[EXTRACTED ENTRIES Boundary: Start]

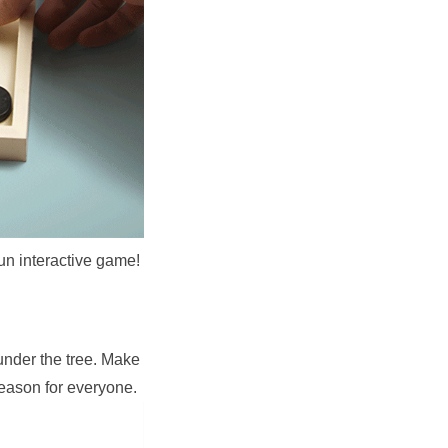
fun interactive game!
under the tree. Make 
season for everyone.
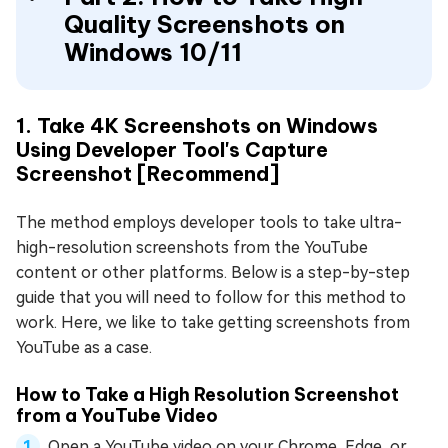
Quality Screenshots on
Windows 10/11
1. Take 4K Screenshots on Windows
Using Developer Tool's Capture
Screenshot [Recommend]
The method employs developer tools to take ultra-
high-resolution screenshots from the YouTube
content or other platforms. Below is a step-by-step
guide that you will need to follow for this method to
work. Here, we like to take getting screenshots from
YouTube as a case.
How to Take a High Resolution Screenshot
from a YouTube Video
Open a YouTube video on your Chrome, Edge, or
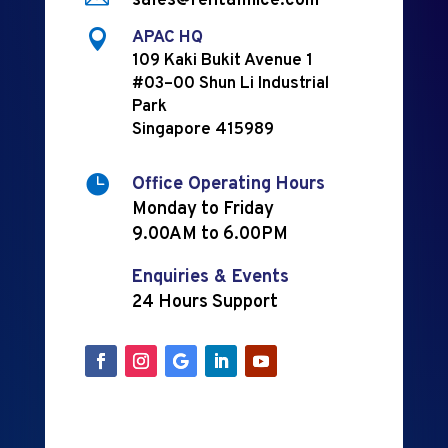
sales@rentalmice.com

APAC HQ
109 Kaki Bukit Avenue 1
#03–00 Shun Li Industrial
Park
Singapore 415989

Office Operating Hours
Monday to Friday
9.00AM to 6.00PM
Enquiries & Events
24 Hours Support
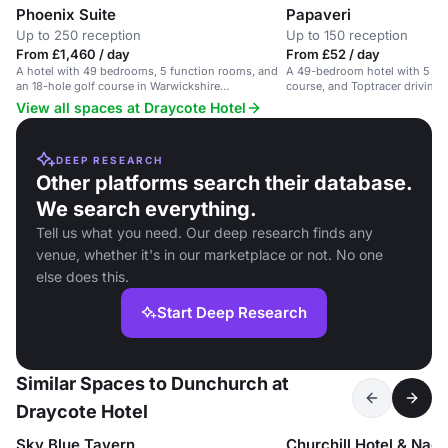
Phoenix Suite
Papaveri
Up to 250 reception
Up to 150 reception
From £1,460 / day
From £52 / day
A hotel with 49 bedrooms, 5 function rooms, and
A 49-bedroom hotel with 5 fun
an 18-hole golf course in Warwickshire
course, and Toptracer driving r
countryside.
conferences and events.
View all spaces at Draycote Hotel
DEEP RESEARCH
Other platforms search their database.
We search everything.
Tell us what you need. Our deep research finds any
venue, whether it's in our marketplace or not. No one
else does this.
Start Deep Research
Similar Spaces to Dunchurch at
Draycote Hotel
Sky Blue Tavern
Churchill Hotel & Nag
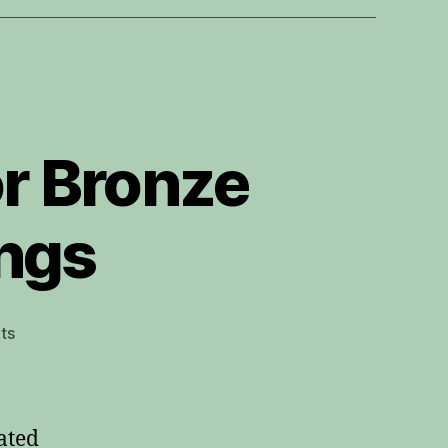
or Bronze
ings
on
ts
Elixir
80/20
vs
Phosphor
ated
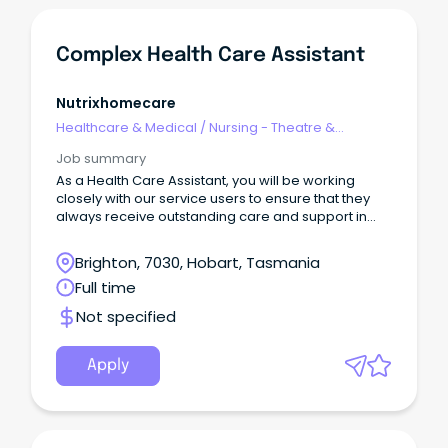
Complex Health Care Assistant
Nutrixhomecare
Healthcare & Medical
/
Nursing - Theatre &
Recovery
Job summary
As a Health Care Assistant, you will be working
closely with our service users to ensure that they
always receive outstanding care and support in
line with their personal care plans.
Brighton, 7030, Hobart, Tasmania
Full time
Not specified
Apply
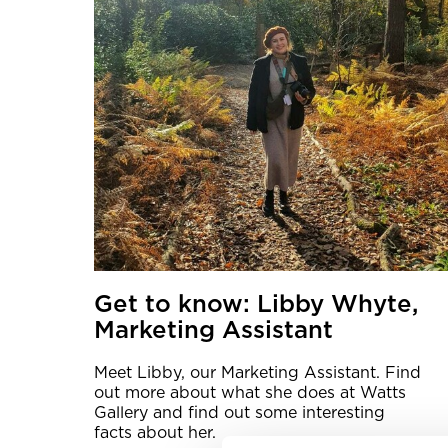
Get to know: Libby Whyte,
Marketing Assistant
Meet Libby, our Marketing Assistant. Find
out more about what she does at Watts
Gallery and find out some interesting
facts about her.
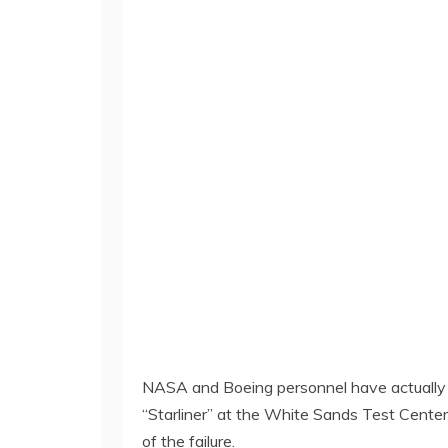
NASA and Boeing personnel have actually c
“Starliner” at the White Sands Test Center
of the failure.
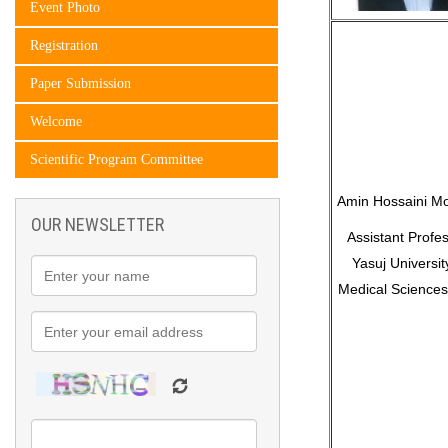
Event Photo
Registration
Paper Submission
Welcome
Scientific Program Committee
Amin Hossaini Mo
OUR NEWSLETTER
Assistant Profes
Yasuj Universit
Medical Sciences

[EXTRACTED ENTRIES Boundary: End]
[EXTRACTED ENTRIES Boundary: Start]

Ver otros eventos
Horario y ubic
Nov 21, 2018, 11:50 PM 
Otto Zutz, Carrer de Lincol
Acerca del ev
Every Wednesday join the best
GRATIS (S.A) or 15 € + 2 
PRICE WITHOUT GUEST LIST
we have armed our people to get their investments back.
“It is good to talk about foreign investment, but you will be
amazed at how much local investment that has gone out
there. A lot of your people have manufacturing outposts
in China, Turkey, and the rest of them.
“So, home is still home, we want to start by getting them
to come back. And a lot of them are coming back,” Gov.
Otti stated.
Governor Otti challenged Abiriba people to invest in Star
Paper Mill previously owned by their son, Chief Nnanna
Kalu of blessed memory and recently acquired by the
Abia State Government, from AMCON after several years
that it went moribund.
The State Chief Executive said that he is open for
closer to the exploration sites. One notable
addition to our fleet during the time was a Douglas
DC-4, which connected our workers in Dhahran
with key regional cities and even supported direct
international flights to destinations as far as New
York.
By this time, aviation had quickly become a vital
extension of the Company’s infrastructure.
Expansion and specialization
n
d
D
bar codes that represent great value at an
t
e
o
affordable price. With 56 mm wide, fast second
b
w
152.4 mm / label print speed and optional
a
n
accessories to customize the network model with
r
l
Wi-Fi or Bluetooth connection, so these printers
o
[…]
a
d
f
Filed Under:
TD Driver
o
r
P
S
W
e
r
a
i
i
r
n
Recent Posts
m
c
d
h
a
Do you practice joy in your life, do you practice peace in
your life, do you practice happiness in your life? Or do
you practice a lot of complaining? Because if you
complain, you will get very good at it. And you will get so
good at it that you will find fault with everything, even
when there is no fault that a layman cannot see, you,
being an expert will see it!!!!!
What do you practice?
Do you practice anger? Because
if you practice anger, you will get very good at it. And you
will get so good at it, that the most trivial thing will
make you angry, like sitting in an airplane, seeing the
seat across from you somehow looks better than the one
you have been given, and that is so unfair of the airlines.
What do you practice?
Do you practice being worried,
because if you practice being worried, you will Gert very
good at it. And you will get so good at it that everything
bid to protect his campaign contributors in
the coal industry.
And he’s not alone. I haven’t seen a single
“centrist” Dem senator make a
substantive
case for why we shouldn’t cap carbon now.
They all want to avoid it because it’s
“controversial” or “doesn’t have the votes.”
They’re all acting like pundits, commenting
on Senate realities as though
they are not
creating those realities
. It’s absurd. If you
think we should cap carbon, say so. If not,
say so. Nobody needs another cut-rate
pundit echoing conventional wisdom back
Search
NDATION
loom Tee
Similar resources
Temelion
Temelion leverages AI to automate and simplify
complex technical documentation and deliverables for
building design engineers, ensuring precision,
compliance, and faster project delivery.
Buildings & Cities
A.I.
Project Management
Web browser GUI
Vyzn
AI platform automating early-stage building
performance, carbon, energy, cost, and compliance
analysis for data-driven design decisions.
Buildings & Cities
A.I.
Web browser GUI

[EXTRACTED ENTRIES Boundary: End]

* **EXERCISE DESCRIPTION**: Return, without any change, the lines of the records above from the one containing "Phoenix Suite" through the one containing "facts about her.", both included. Leave the pictures out of your answer.

* **ANSWER TO THE EXERCISE**:
Phoenix Suite
Papaveri
Up to 250 reception
Up to 150 reception
From £1,460 / day
From £52 / day
A hotel with 49 bedrooms, 5 function rooms, and
A 49-bedroom hotel with 5 fun
an 18-hole golf course in Warwickshire
course, and Toptracer driving r
countryside.
conferences and events.
View all spaces at Draycote Hotel
DEEP RESEARCH
Other platforms search their database.
We search everything.
Tell us what you need. Our deep research finds any
venue, whether it's in our marketplace or not. No one
else does this.
Start Deep Research
Similar Spaces to Dunchurch at
Draycote Hotel
Sky Blue Tavern
Churchill Hotel & Nag
or Bronze
ings
on
ts
Elixir
80/20
vs
Phosphor
ated
Complex Health Care Assistant
Nutrixhomecare
Healthcare & Medical
/
Nursing - Theatre &
Recovery
Job summary
As a Health Care Assistant, you will be working
closely with our service users to ensure that they
always receive outstanding care and support in
line with their personal care plans.
Brighton, 7030, Hobart, Tasmania
Full time
Not specified
Apply
Get to know: Libby Whyte,
Marketing Assistant
Meet Libby, our Marketing Assistant. Find
out more about what she does at Watts
Gallery and find out some interesting
facts about her.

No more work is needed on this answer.